• _YANG HARUS DIKERJAKAN_:
1. Tolong jelaskan dalam satu sampai tiga kalimat mengapa teks tentang kemajemukan bangsa Indonesia menyebut musyawarah untuk mencapai mufakat perlu dikembangkan.
2. Lanjutkan teks tentang kemajemukan bangsa Indonesia mulai dari kalimat terakhirnya.

Bangsa Indonesia sangat pluralistik ditinjau dari keragaman agama yang dipeluk oleh masyarakat, aneka adat budaya yang berkembang di daerah, suku bangsa dengan bahasanya masing-masing, yang menempati ribuan pulau yang tiada jarang terpisah demikian jauh dari pulau satu ke pulau yang lain. Tanpa stimemahami makna pluralistik dan bagaimana cara mewujudkan persatuan dalam keanekaragaman secara tepat, dengan mudah terjadi disintegrasi bangsa. Sifat toleran, saling menghormati, menundukkan masing-masing pihak sesuai dengan peran, hakikat dan martabatnya secara tepat, tidak memandang remeh pada pihak lain, apalagi menghapus eksistensi kelompok dari kehidupan bersama, merupakan syarat bagi lestarinya negara dan bangsa Indonesia[11].
c.    Tidak mencari kemenangan sendiri
Menghormati pendapat orang lain dengan tidak beranggapan bahwa pendapatnya sendiri yang paling benar, dirinya atau kelompoknya yang paling hebat perlu diatur dalam menerapkan Bhinneka Tunggal Ika. Dapat menerima dan memberi pendapat merupakan hal yang harus dikembangkan dalam kehidupan yang beragam. Perbedaan ini tidak untuk dibesar-besarkan, tetapi dicari titik temu. Bukan dikembangkan divergensi, tetapi yang harus diusahakan adalah terwujudnya konvergensi dari berbagai keanekaragaman. Untuk itu perlu dikembangkan musyawarah untuk mencapai mufakat.

• _DATA TERKUMPUL_:
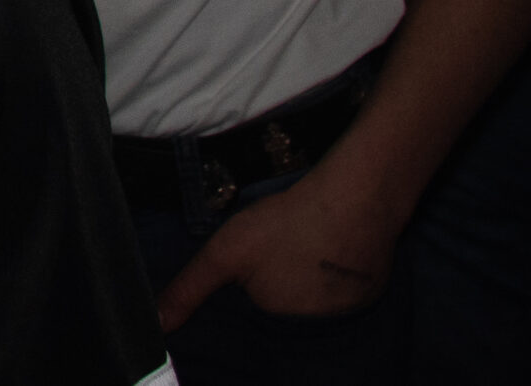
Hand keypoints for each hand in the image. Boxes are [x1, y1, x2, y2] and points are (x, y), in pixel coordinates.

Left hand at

• _JAWABAN TIAP TUGAS_:
1. Dalam kehidupan yang beragam, perbedaan tidak boleh dibesar-besarkan; yang harus dicari adalah titik temunya. Yang perlu diusahakan bukan divergensi, melainkan konvergensi dari berbagai keanekaragaman. Untuk mencapai hal itulah musyawarah untuk mufakat perlu dikembangkan.

2.
d.    Musyawarah untuk Mencapai Mufakat
Dalam rangka membentuk kesatuan dalam keanekaragaman diterapkan pendekatan “musyarah dalam mencapai mufakat”. Bukan pendapat sendiri yang harus dijadikan kesepakatan bersama, tetapi common denominator, yakni inti kesamaan yang dipilih sebagai kesepakatan bersama. Hal ini hanya akan dicapai melalui proses musyawarah untuk mencapai mufakat. Dengan cara ini segala gagasan yang timbul diakomodasi dalam kesepakatan.
e.    Dilandasi rasa kasih sayang dan rela berkorban
Dalam menerapkan bhinneka tunggal ika dalam klehidupan berbangsa dan bernegara perlu dilandasi oleh rasa kasih sayang. Tanpa ada rasa curiga mencurigai. Yang harus dikembangkan adalah rasa percaya mempercayai. Iri hati, dengki harus dibuang jauh dari kamus bhinneka tunggal ika.


C.   Kebangsaan dan NKRI
1.    Kebangsaan
a.    Pengertian kebangsaan
Definisi bangsa menurut paham bangsa Indonesia tertuang berdasarkan isi Sumpah Pemuda. Adanya unsur masyarakat yang membentuk bangsa yaitu: berbagai suku, adat istiadat, kebudayaan, agama, serta berdiam di suatu wilayah yang terdiri atas beribu-ribu pulau. Selanjutnya bangsa juga mempunyai kepengtingan yang sama dengan individu, keluarga, maupun masyarakat yaitu tetap eksis dan sejahtera. Salah satu persoalan yang timbul dari bangsa adalah ancaman disintegrasi dan yang palingmenjadi penyebab utama biasanya perbedaan persepsi pada upaya masyarakat yang ingin “merekatkan diri lebih ke dalam”, yaitu ingin mempertahanan pola[12]. Oleh karena itu pada bangsa yang baru merdeka atau berdiri diupayakan memiliki alat perekat yang berasal dari budaya masyarakat.Pada perkembangannya perekat ini dikenal sebagai ideologi yang hendaknya dipahami oleh bangsa itu sendiri.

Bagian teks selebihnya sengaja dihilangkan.